Merriam–Webster's Dictionary of English Usage (MWDEU) has an entry for 'admit of'. It quotes Fowler (1926) pointing out "that the combination 'admit of' is more limited in application than it once was and that it usually takes a nonhuman subject" (emphasis mine).
MWDEU lists the following examples of use with a nonhuman subject:
[...] questions which, by their very nature, admit of no satifactory answer
(R. A. Posner, New Republic, 21 Aug. 2000)
They content that many words are absolutes that do not admit of comparison
The rule [...] admitted of some justification
(W. Raspberry, Springfield (Mass.) Union News, 20 Jan. 1989)
The problems of ecology [...] admit of rational solution
(A. Huxley, Center Mag., Sept. 1969)
It is a judgement that admits of no excuses
(B. Ehrenreich, N.Y. Times Book Rev., 14 Oct. 1990)

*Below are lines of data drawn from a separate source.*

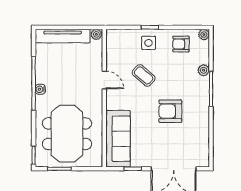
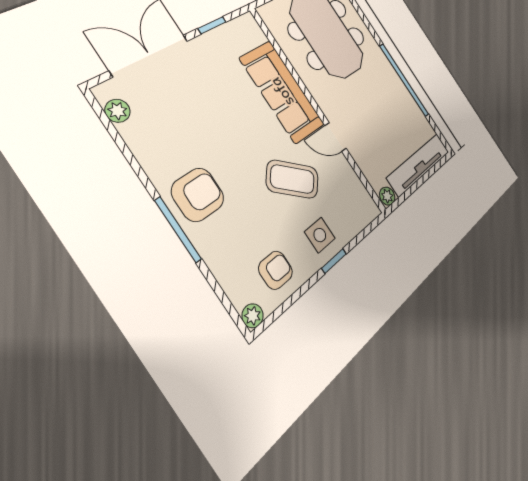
plant: (204, 70) -> (118, 111), moved
coffee table: (144, 75) -> (292, 179), width x1.36, depth x1.30
water cooler: (40, 89) -> (393, 77), removed
armchair: (170, 111) -> (198, 195), moved
sofa: (118, 139) -> (282, 92), moved

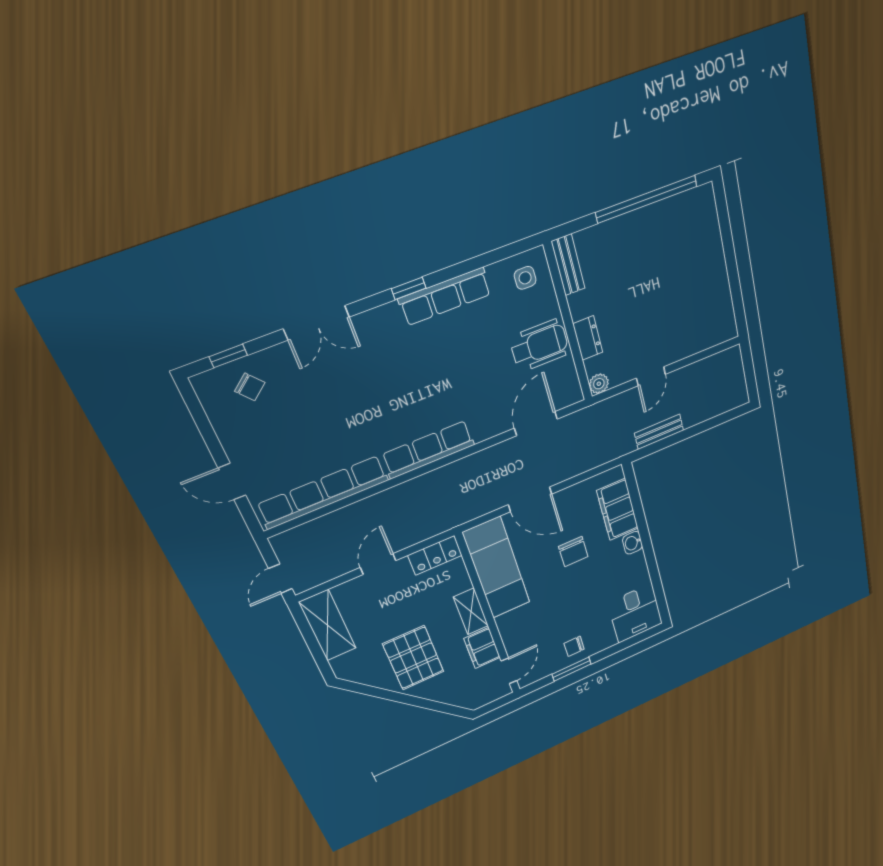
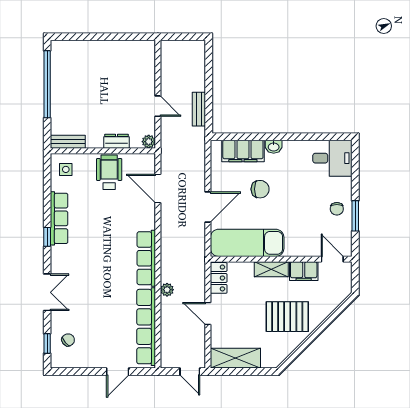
plant: (392, 497) -> (167, 290), added

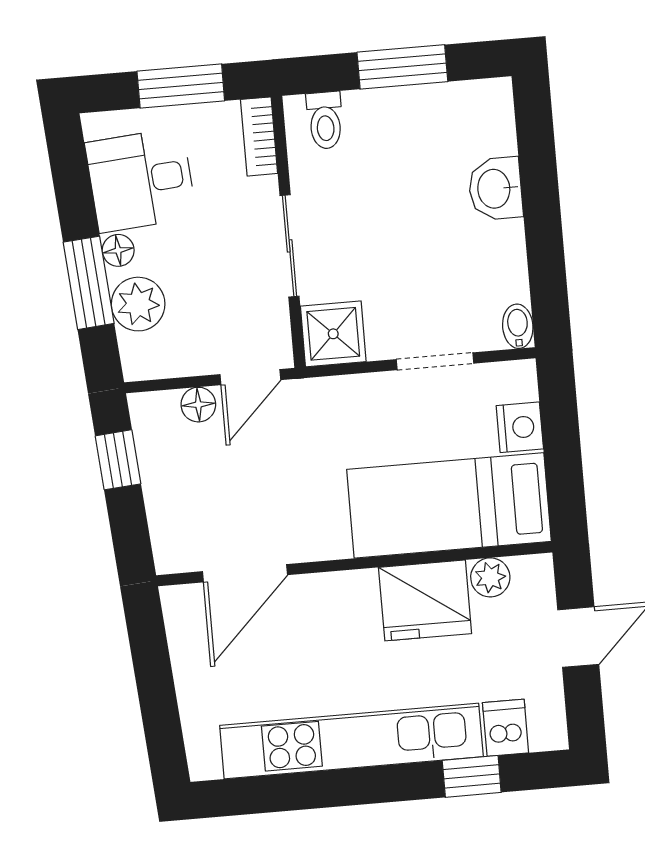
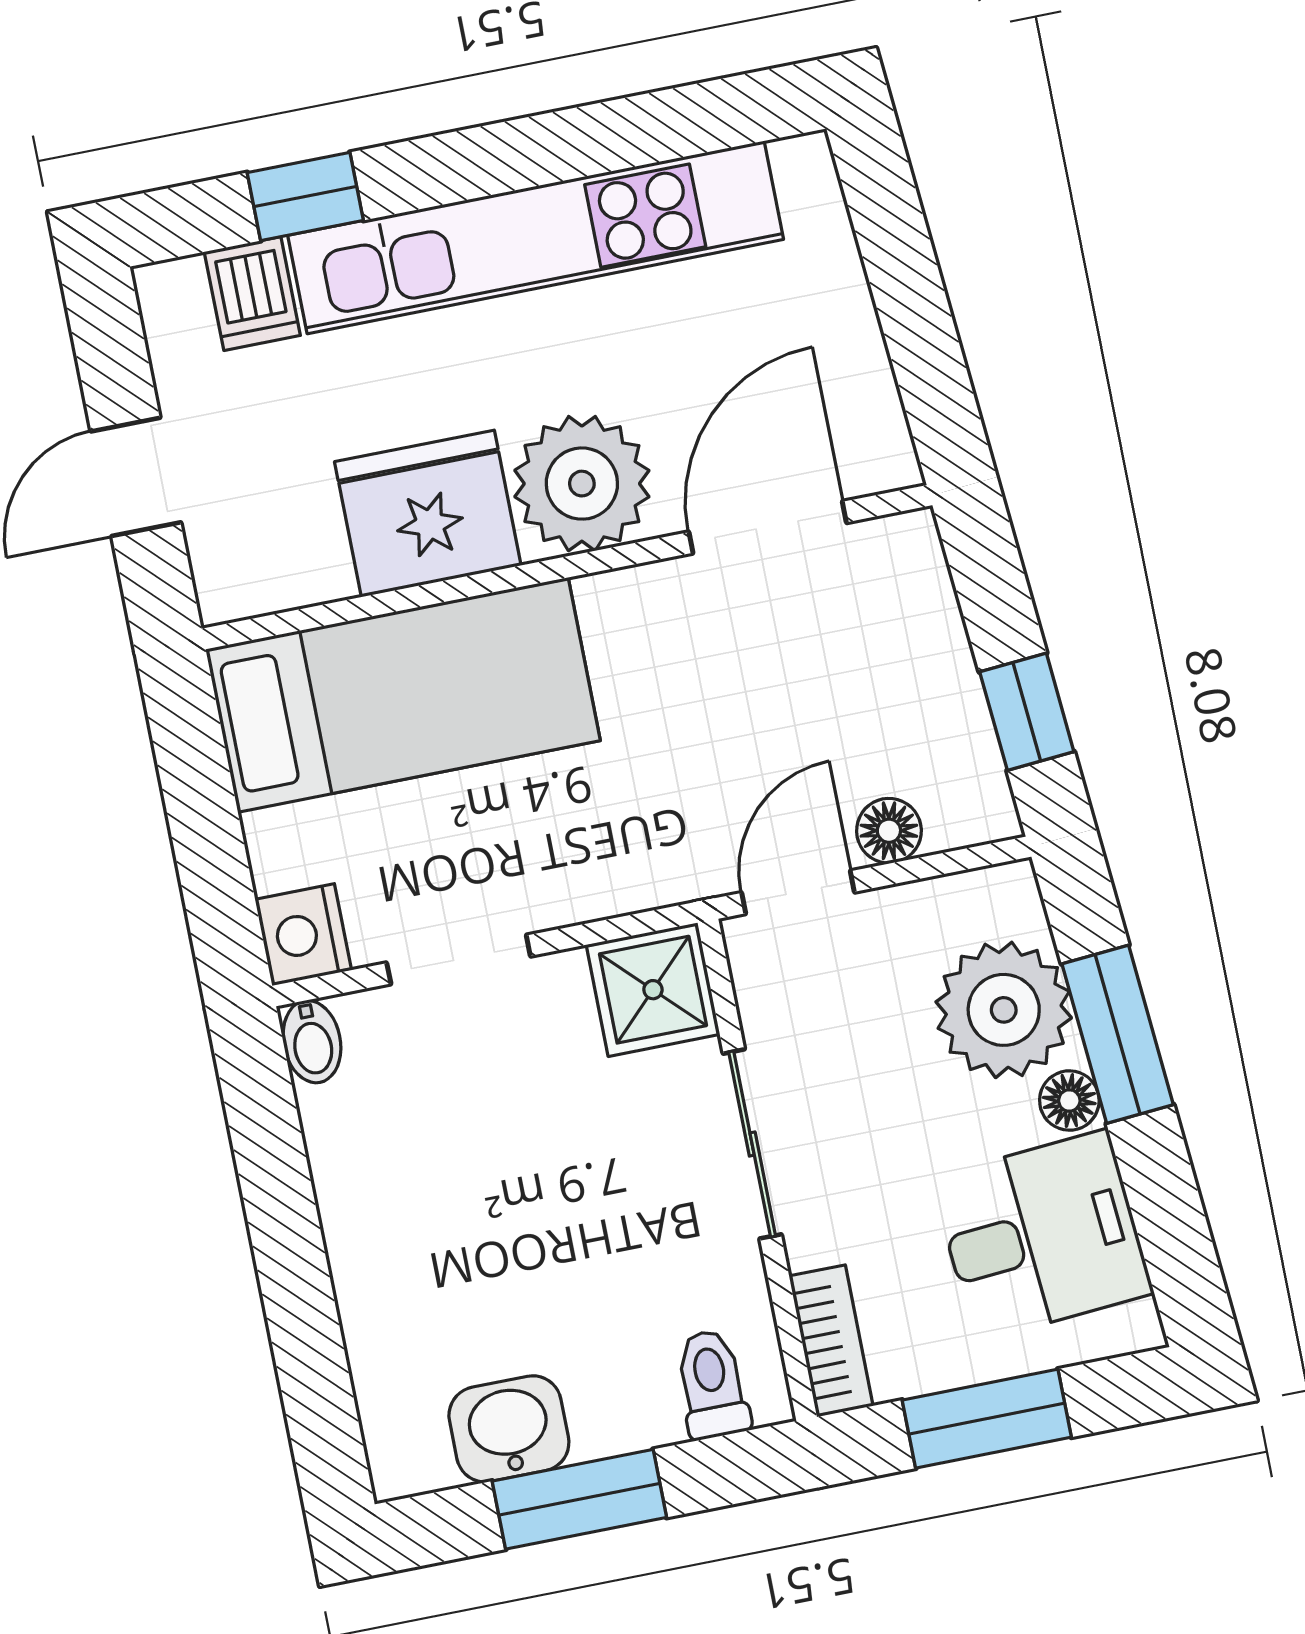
washbasin: (495, 189) -> (509, 1429), moved, turned -90
plant: (138, 304) -> (1004, 1010), width x1.36, depth x1.36
nightstand: (520, 427) -> (303, 935), moved
plant: (490, 577) -> (582, 484), moved, width x1.87, depth x1.87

and the following example of the rare usage with a personal subject:
But even they will admit of a number of amusing eccentricities
(S. Winchester, The Professor and the Madman, 1989)
Hence, to answer the OP's question, both sentences:
The question is too general to admit one answer.
The question is too general to admit of one answer.
have essentially the same meaning. Although the latter version is rarer, it has, as Fowler points out, a nonhuman subject.